IF I’m honest, I haven’t pinned up my World Cup wall chart yet. I haven’t looked through the fixtures to see the games I’m most looking forward to. And whether I even bother with the opening match, Qatar v Ecuador on Sunday night, is far from certain.

The 2022 World Cup is, let’s be honest, a moral cesspit. An estimated 6,500 migrant workers have died since Qatar won the bid in 2010, and started building seven football stadiums, a new airport, hotels, roads and various transport systems. Amnesty International has reported that some of the migrant workers were effectively victims of forced labour. Meanwhile, Qatar is a state where both women and the LGBTQ+ community are oppressed. Frankly, it’s going to take an awful lot of sportswashing to remove such stains.

And yet on Tuesday night I was listening on the radio to Welsh football fans and footballers thrilling to the prospect of their country playing in a World Cup for the first time in more than 60 years. Their excitement was tangible.

As someone old enough to just about remember the 1970 World Cup and having watched every one since it’s difficult to imagine I will stick to the Eric Cantona line and not watch any of it despite everything that surrounds this particular competition.

To be a football fan is to be aware of a constant moral queasiness when it comes to the game. And the World Cup has long been the arena where such issues play out. Qatar is hardly unique. In 2018, after all, Russia were the hosts and the event was beset by questions of corruption and racism and homophobia. Go back further and there is no shortage of examples where football found itself in hock to dictatorships, most notably in 1978 when the brutal junta that ruled Argentina used hosting the World Cup as a means of giving itself legitimacy. It became a propaganda coup, to the horror of the families of the Disappeared.

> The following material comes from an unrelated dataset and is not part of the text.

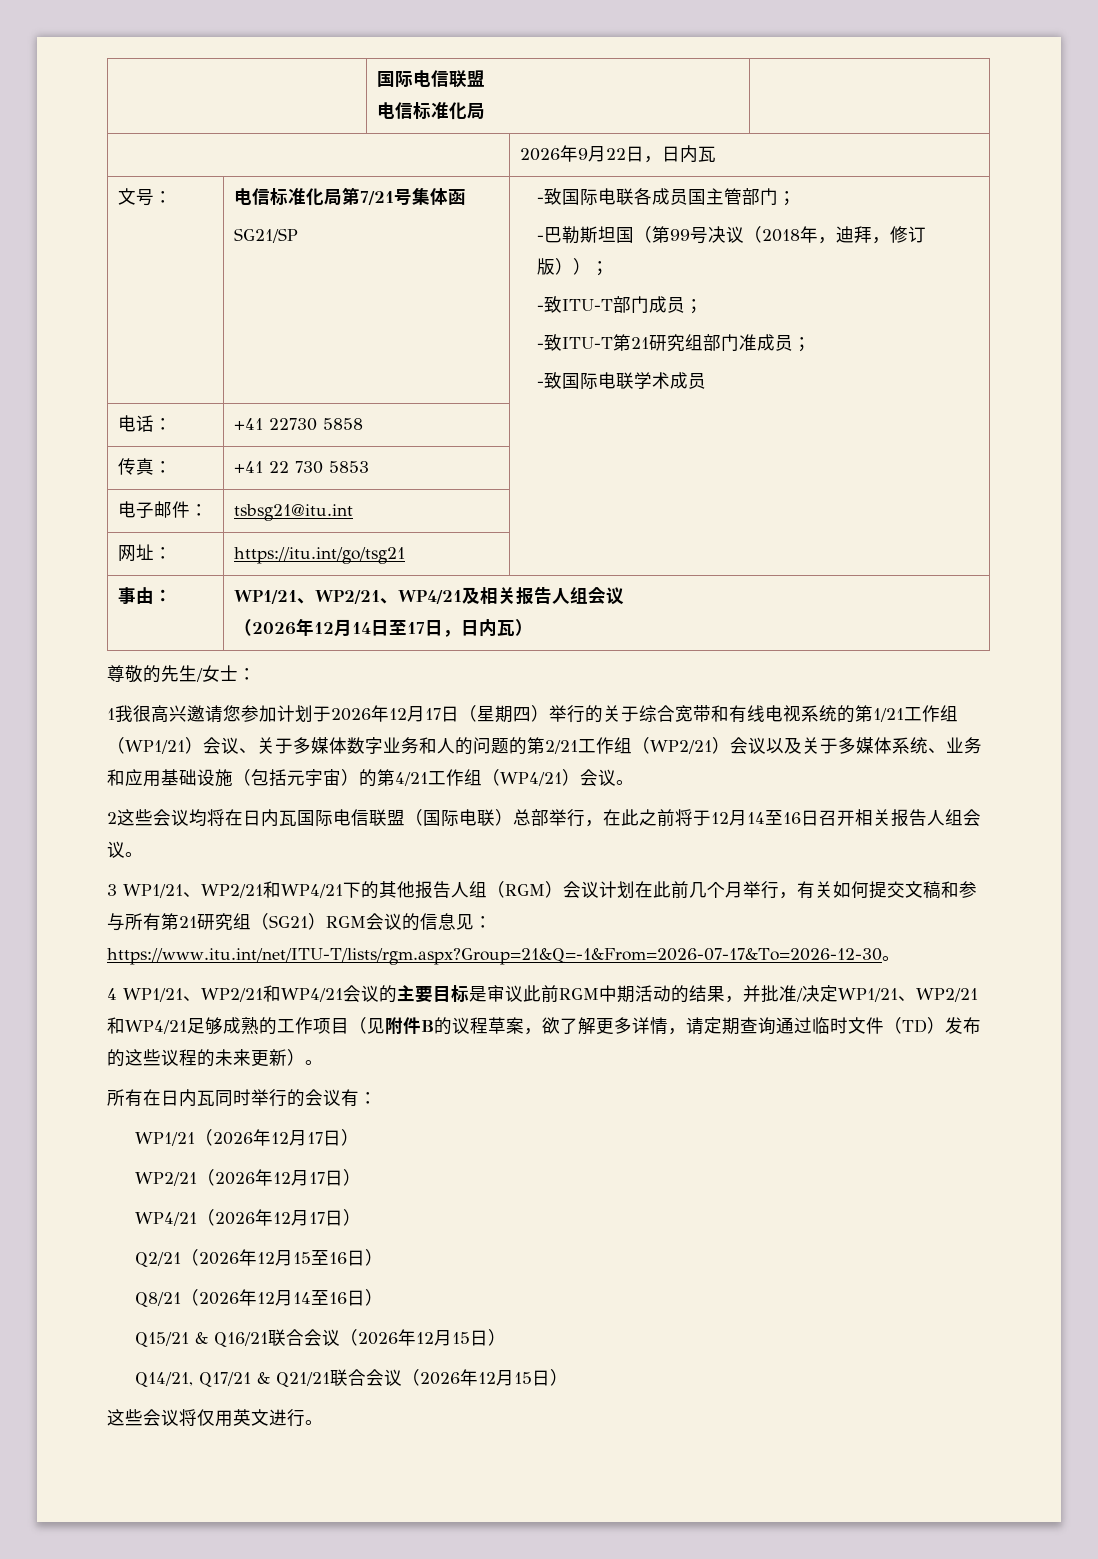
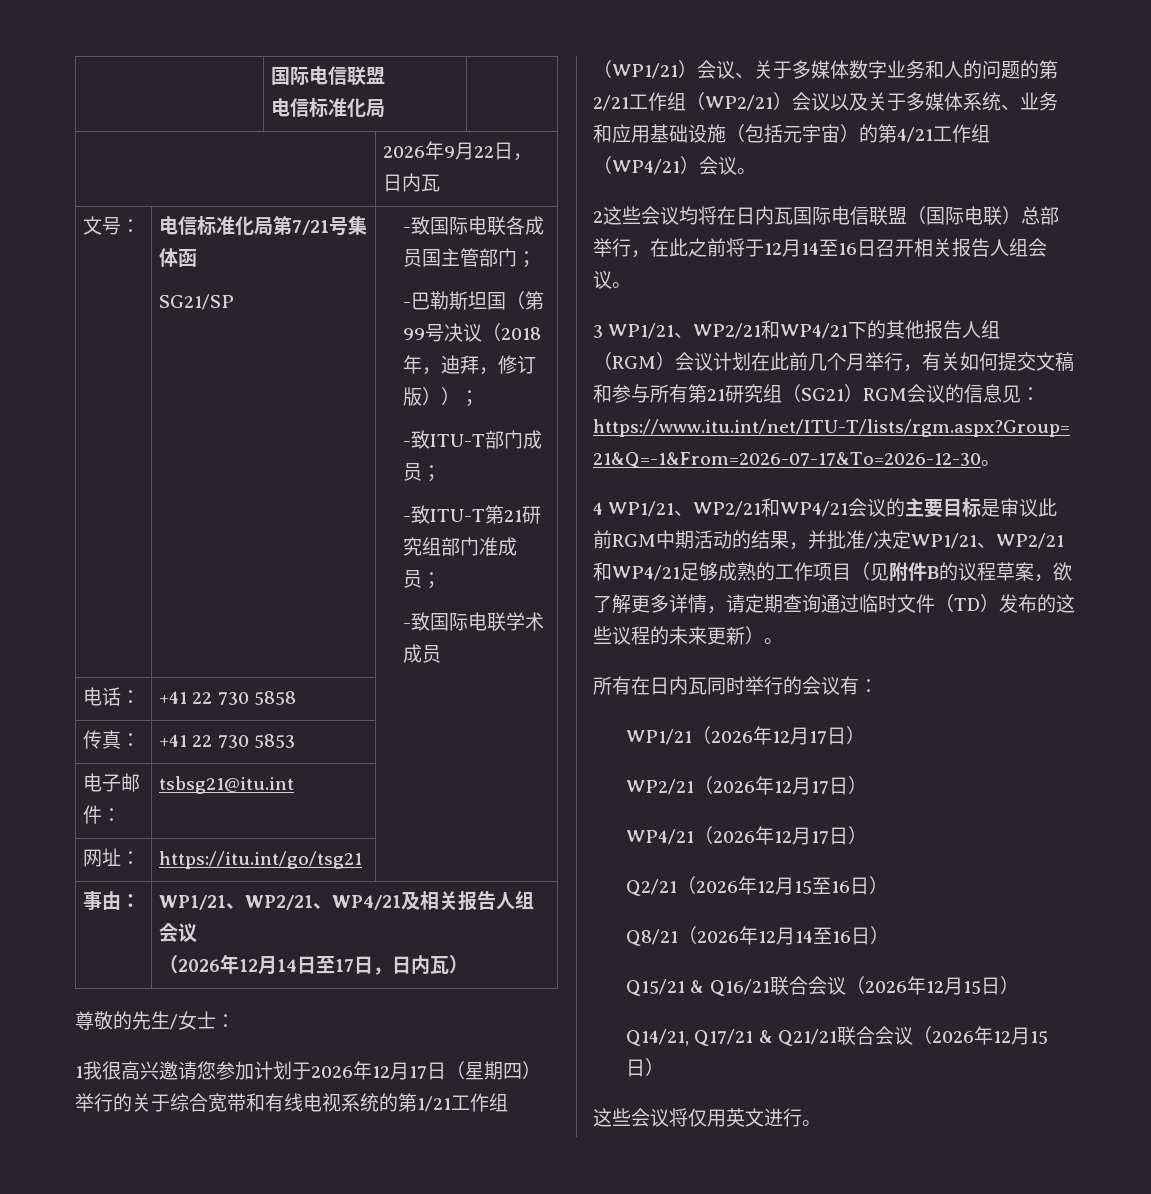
[269,418,318,431] 22730 -> [192,692,249,705] 22 730

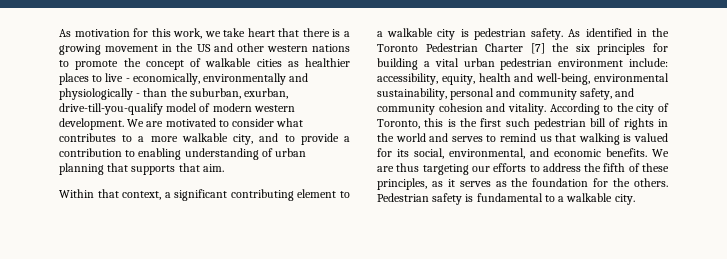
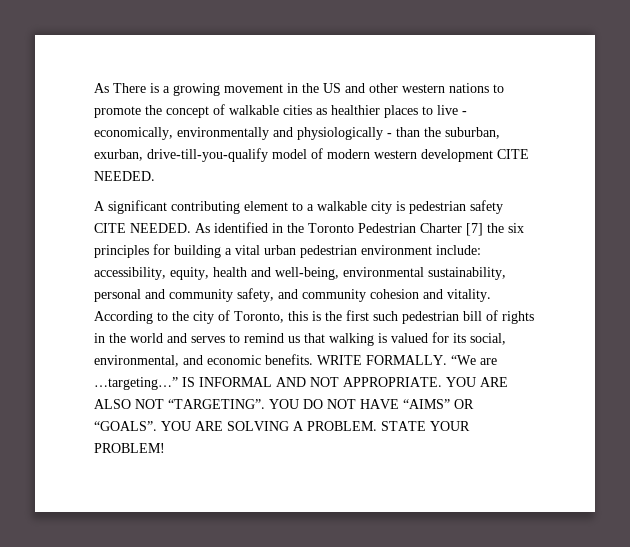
[59,28,330,39] As motivation for this work, we take heart that there -> [94,83,146,93] As There
[59,118,304,130] [59,133,350,145] [59,148,307,160] [59,163,224,175] [59,189,171,200] development. We are motivated to consider what contributes to a more walkable city, and to provide a contribution to enabling understanding of urban planning that supports that aim. // Within that context, a -> [421,149,529,162] [94,171,155,181] [94,201,105,211] development CITE NEEDED. // A
[531,28,564,40] safety. -> [470,200,503,214] [94,223,191,233] safety CITE NEEDED.
[652,149,669,157] [377,163,669,175] [377,178,668,190] [377,193,635,205] We are thus targeting our efforts to address the fifth of these principles, as it serves as the foundation for the others. Pedestrian safety is fundamental to a walkable city. -> [317,355,497,365] [94,377,508,390] [94,399,474,409] [94,421,470,431] [94,443,165,453] WRITE FORMALLY. “We are …targeting…” IS INFORMAL AND NOT APPROPRIATE. YOU ARE ALSO NOT “TARGETING”. YOU DO NOT HAVE “AIMS” OR “GOALS”. YOU ARE SOLVING A PROBLEM. STATE YOUR PROBLEM!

As historians Dominic Sandbrook and Tom Holland have recently pointed out on their podcast The Rest is History, western companies invested heavily in the event that year. It’s the same today. McDonald's, Adidas, Coca Cola and Hyundai are among the World Cup 2022 sponsors. In short, the event has always been a vehicle for nationalism and, increasingly, commercialism.

Who is to blame for all this? The world governing body Fifa, an organisation willing to do deals with dictators, never mind the constant corruption allegations that assail it, is as good a suspect as any, I’d suggest.

Among those not to blame, though, are the footballers themselves. The game, like all sports, has always been subject to realpolitik. But it is also a game. Which is why we watch in the first place.

Squeamish as I am about Qatar hosting this World Cup, I’ll still want to know what’s happening. The challenge is to not lose sight of the backdrop. As Gary Lineker has pointed out, sportswashing only works if you stop talking about the issues. So let’s not.